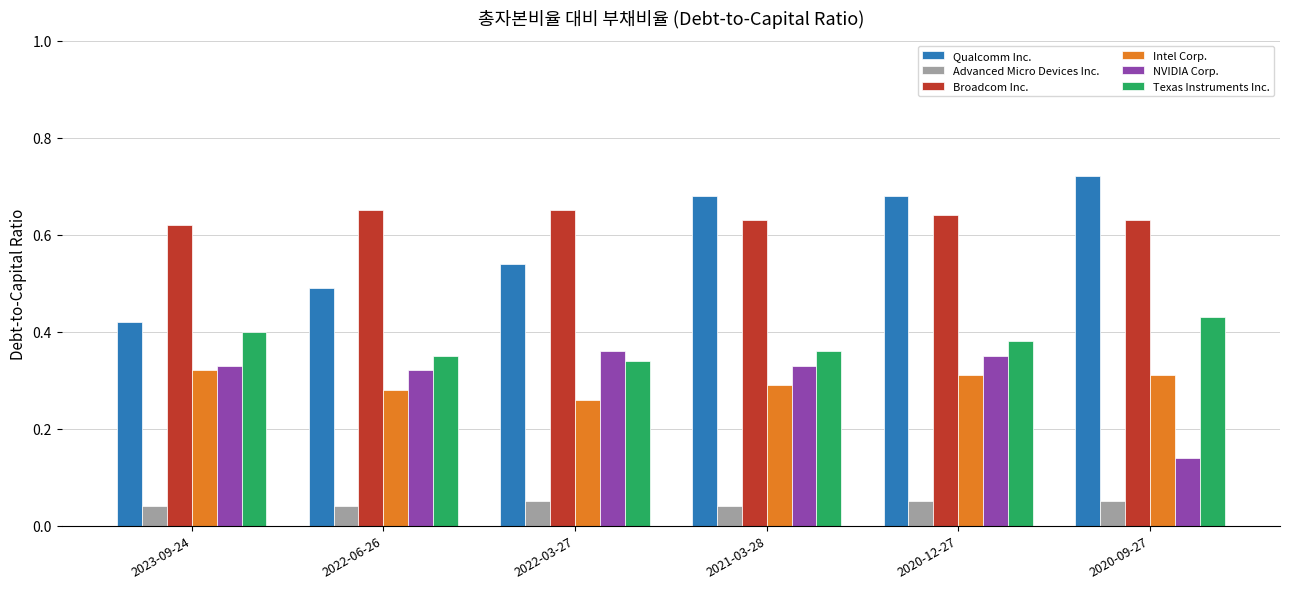

Which series has the largest total across all categories?

Broadcom Inc.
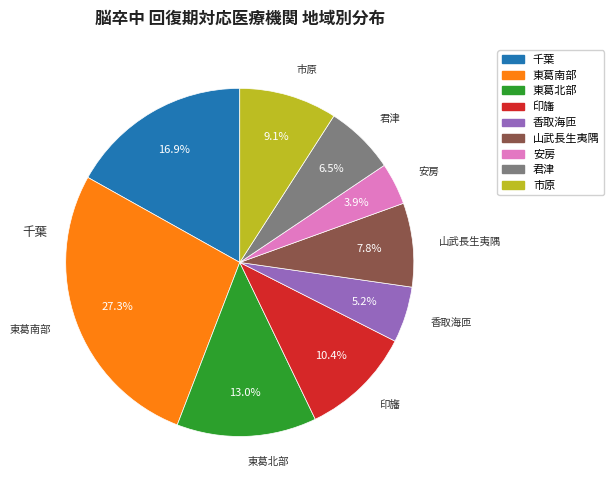

Does any single category account for the majority?

No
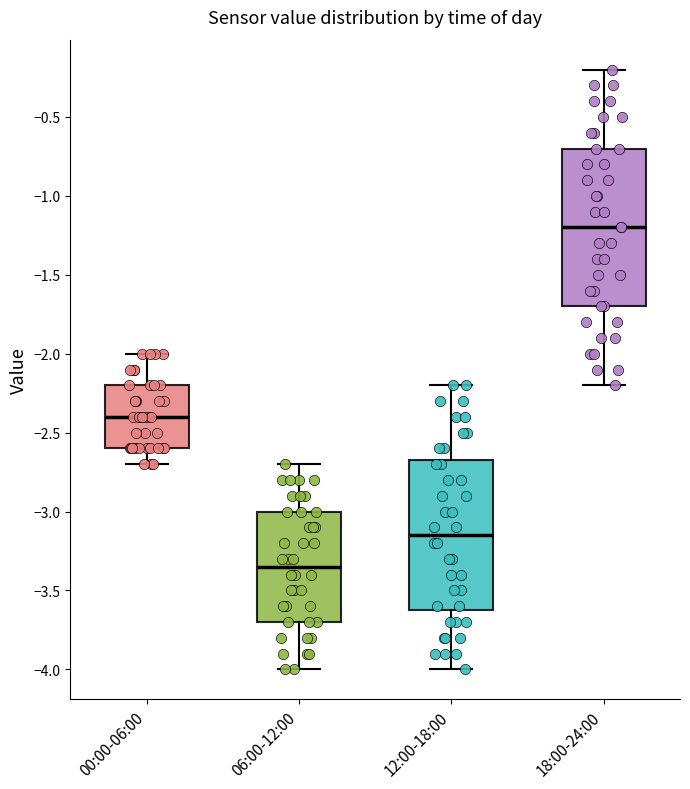

Where is the upper edge of the box for 18:00-24:00 on the y-axis? The values are not printed on the chart, so give them approximately, as read against the axis.

-0.70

__Job item__. Write out every row above word for word, without the pictures.

__Finished task__.
Which series has the largest total across all categories?

Broadcom Inc.

Does any single category account for the majority?

No

Where is the upper edge of the box for 18:00-24:00 on the y-axis? The values are not printed on the chart, so give them approximately, as read against the axis.

-0.70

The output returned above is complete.